Thanks for posting, it's really important to talk about these things and to know that you're not alone. Anxiety related to your heart can be a nightmare (believe me i know), but the most important thing to remember is that you can get through it! If you've been checked by a doctor and had tests and they've come back clear its time to accept that its anxiety- and then you can begin to work through it. Getting a second opinion can put your mind at ease but be careful that it doesn't turn into a third and a fourth opinion and endless tests- eventually you have to accept what the doctor says and live your life (believe me, i know it's not that easy)
I used to have panic attacks all the time until i accepted that i had anxiety- heat related like yourself- and that i needed to deal with it. Chest pain is incredibly frightening but as my doctor told me "if you were going to have a heart attack, you would have already". Heart attack pain typically isn't something that comes and goes, angina can be but if you've been checked out they would have found anyany blockages and dealt with it.
There are lots of resources online for dealing with heart palpitations and anxiety attacks but most importantly you need to accept that is anxiety and then reduce your stress levels. Drink less coffee, less alcohol, and stop smoking- and of those things make it worse. Encourage yourself to think calming, positive thoughts and breath, bring your heart rate down and relax your body. Remember that its only anxiety, it can't hurt you, and that you're going to be fine.

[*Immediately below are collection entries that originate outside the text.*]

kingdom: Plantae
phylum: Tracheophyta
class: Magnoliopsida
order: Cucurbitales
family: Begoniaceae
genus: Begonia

Obviously none of this is easy, but step by step you can do it. It's takes time, and you'll have set backs, but as someone who has, and still does suffer with something similar, i can tell you that you can do it.
Remember that this is your life and it's meant to be enjoyed. Find things that make you happy and do them more often! I've found the best treatment for anxiety is getting out and having fun and forgetting that you have anxiety! If you need medication to help you along the way that's fine as well, there's nothing wrong with that.
Hope this helps and that you hey your life back on track.